Your objective:
The records below must be reproduced in full and without error.

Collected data
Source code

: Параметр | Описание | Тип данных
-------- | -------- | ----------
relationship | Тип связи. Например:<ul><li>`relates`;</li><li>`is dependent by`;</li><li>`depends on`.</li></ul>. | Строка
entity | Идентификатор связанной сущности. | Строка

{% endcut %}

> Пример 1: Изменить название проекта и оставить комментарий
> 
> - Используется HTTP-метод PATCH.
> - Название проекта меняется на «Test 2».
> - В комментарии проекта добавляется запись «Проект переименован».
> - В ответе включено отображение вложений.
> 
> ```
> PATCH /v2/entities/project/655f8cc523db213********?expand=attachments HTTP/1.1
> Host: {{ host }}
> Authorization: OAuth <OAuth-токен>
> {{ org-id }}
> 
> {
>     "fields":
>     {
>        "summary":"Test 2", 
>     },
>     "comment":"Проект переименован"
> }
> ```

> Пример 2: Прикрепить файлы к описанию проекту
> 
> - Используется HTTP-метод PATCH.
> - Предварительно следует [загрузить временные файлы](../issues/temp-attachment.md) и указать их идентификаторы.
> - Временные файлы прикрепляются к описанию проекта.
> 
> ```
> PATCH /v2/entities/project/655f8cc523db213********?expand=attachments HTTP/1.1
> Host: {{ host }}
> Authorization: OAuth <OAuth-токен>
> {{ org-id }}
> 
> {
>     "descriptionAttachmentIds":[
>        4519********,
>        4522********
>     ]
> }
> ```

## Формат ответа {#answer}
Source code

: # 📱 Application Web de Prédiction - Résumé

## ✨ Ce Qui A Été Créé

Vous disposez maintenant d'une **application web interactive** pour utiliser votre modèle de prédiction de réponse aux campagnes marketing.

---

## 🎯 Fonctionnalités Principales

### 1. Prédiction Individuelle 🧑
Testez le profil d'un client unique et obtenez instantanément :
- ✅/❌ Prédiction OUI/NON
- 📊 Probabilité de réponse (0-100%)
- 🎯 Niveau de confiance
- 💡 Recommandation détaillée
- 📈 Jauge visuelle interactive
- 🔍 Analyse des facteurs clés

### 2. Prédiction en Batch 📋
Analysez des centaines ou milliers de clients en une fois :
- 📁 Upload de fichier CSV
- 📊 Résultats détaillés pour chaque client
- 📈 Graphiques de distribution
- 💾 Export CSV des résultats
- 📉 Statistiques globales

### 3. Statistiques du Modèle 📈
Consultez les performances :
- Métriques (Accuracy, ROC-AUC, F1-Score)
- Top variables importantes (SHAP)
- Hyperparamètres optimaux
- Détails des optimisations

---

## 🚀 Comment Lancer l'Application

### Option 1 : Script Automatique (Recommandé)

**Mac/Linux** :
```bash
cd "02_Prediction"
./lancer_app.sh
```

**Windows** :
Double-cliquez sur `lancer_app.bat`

Written answer:
Source code

: Параметр | Описание | Тип данных
-------- | -------- | ----------
relationship | Тип связи. Например:<ul><li>`relates`;</li><li>`is dependent by`;</li><li>`depends on`.</li></ul>. | Строка
entity | Идентификатор связанной сущности. | Строка

{% endcut %}

> Пример 1: Изменить название проекта и оставить комментарий
> 
> - Используется HTTP-метод PATCH.
> - Название проекта меняется на «Test 2».
> - В комментарии проекта добавляется запись «Проект переименован».
> - В ответе включено отображение вложений.
> 
> ```
> PATCH /v2/entities/project/655f8cc523db213********?expand=attachments HTTP/1.1
> Host: {{ host }}
> Authorization: OAuth <OAuth-токен>
> {{ org-id }}
> 
> {
>     "fields":
>     {
>        "summary":"Test 2", 
>     },
>     "comment":"Проект переименован"
> }
> ```

> Пример 2: Прикрепить файлы к описанию проекту
> 
> - Используется HTTP-метод PATCH.
> - Предварительно следует [загрузить временные файлы](../issues/temp-attachment.md) и указать их идентификаторы.
> - Временные файлы прикрепляются к описанию проекта.
> 
> ```
> PATCH /v2/entities/project/655f8cc523db213********?expand=attachments HTTP/1.1
> Host: {{ host }}
> Authorization: OAuth <OAuth-токен>
> {{ org-id }}
> 
> {
>     "descriptionAttachmentIds":[
>        4519********,
>        4522********
>     ]
> }
> ```

## Формат ответа {#answer}
Source code

: # 📱 Application Web de Prédiction - Résumé

## ✨ Ce Qui A Été Créé

Vous disposez maintenant d'une **application web interactive** pour utiliser votre modèle de prédiction de réponse aux campagnes marketing.

---

## 🎯 Fonctionnalités Principales

### 1. Prédiction Individuelle 🧑
Testez le profil d'un client unique et obtenez instantanément :
- ✅/❌ Prédiction OUI/NON
- 📊 Probabilité de réponse (0-100%)
- 🎯 Niveau de confiance
- 💡 Recommandation détaillée
- 📈 Jauge visuelle interactive
- 🔍 Analyse des facteurs clés

### 2. Prédiction en Batch 📋
Analysez des centaines ou milliers de clients en une fois :
- 📁 Upload de fichier CSV
- 📊 Résultats détaillés pour chaque client
- 📈 Graphiques de distribution
- 💾 Export CSV des résultats
- 📉 Statistiques globales

### 3. Statistiques du Modèle 📈
Consultez les performances :
- Métriques (Accuracy, ROC-AUC, F1-Score)
- Top variables importantes (SHAP)
- Hyperparamètres optimaux
- Détails des optimisations

---

## 🚀 Comment Lancer l'Application

### Option 1 : Script Automatique (Recommandé)

**Mac/Linux** :
```bash
cd "02_Prediction"
./lancer_app.sh
```

**Windows** :
Double-cliquez sur `lancer_app.bat`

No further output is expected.